§ EXERCISE REQUIREMENTS
Write each line of the material exactly as given, from the top through the line that contains "luzioni che migliorino", and omit all pictures.

GIVEN ENTRIES: Begin

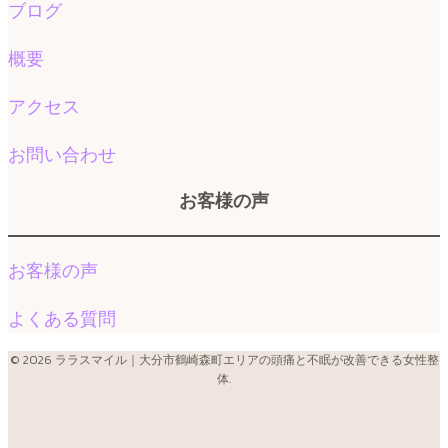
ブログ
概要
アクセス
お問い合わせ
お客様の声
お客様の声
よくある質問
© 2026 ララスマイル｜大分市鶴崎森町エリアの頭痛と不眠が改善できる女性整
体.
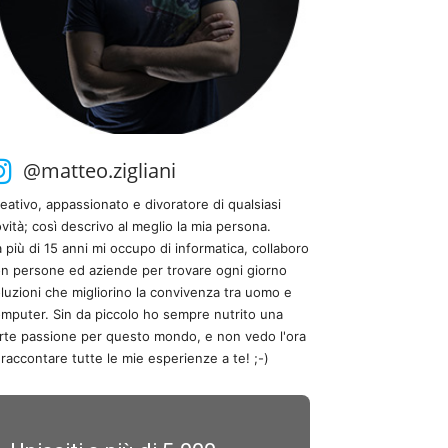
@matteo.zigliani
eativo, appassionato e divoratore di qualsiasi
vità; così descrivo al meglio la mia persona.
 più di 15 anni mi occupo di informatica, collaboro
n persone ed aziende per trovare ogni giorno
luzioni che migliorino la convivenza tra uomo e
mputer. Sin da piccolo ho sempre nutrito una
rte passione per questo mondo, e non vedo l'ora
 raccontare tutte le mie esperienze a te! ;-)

GIVEN ENTRIES: End

§ ANSWER TO THIS EXERCISE
ブログ
概要
アクセス
お問い合わせ
お客様の声
お客様の声
よくある質問
© 2026 ララスマイル｜大分市鶴崎森町エリアの頭痛と不眠が改善できる女性整
体.
@matteo.zigliani
eativo, appassionato e divoratore di qualsiasi
vità; così descrivo al meglio la mia persona.
 più di 15 anni mi occupo di informatica, collaboro
n persone ed aziende per trovare ogni giorno
luzioni che migliorino la convivenza tra uomo e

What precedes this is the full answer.